I want to make a clock program to show on a graphic lcd, but I need to know how to get the right time for the clock.

Since my graphic lcd is broken, I have only done it on my 16x2 lcd display.

I got the time to the screen but it only recieves one number each reading and if I use parseInt it show wierd symbols.

I have a Sparkfun 128x64 Graphic LCD And a Sparkfun 16x2 LCD both are Serial. I can use either but I would rather use the Graphic LCD

The problem is on line 42 of the code that you didn't show us.

I didn't show any code

That's what he wrote.

IIRC an Arduino UNO clock may be off by 3 minutes or so a day but it's always the same as long as temperature and supply voltage don't vary much so it can be corrected for in software. Upshot is you should only have to update the date and time once in a while for reasonable needs.

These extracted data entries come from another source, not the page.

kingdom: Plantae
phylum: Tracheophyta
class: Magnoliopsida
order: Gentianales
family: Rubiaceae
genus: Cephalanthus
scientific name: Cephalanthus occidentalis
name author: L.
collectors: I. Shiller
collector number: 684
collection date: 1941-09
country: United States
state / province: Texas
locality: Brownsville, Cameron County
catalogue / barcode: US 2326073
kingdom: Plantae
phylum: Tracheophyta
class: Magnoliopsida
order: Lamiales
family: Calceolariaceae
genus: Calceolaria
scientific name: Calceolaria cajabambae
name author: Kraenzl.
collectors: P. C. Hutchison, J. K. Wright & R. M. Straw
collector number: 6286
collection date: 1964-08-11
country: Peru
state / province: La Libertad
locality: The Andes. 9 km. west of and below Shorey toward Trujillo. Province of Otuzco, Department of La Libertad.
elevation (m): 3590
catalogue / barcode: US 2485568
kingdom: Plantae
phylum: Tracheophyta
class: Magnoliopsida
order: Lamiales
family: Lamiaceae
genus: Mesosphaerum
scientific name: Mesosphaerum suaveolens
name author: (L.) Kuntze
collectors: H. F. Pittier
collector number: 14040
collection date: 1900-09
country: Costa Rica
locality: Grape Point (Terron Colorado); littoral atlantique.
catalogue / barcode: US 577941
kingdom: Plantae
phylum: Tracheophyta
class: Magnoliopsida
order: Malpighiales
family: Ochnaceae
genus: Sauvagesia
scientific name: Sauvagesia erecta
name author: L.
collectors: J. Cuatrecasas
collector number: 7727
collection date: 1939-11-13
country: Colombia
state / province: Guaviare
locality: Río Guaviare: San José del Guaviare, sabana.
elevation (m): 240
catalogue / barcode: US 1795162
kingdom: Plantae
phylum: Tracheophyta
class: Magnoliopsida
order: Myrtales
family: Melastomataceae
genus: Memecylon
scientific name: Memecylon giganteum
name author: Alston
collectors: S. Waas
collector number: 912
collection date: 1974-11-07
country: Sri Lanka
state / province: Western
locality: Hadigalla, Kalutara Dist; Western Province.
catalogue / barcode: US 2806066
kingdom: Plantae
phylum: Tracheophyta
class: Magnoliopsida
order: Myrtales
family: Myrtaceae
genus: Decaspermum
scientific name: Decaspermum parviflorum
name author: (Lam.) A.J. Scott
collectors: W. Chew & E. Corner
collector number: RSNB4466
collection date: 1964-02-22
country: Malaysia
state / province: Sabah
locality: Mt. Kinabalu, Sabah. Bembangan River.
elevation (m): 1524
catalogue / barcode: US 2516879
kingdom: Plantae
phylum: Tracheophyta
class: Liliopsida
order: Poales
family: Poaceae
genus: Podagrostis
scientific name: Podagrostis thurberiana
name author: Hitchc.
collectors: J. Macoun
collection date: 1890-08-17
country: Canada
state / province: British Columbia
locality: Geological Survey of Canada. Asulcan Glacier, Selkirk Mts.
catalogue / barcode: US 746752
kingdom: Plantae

So you have the PC send a serial message Y##M##D##H##M##S## with leading zeros so 3 is 03.
And you use a modified version of Nick Gammon's Non-Blocking Serial Text State Machine (sounds like a lot more code than it is, SM's tend to be small for the job) which is a section on the 2nd Nick Gammon blog page addressed in my sig space below. His does RPM, Gear and Speed instead of date/time.

IIRC, DOS console MODE command can set up serial comms, I did it to Arduino years ago to test. You can redirect the standard input and output of different programs to COMx to get your data out but you might have to roll your own to get just the format you want. It's easier with Linux, IIRC.

There's another way called the Unix Second, how many seconds have passed since the start of 1970 which can get turned into date and time for display through available standard code. Where it shines is timestamps. You can subtract one time from another and get seconds between quickly and years, etc, a tiny bit less quickly but faster than you can notice.
With that you send a start marker, 8 hex characters, an end marker, and have the Arduino convert that to Unix seconds for display only.

I didn't show any code

Because you did not want any help. So, you are not getting any. What is the problem?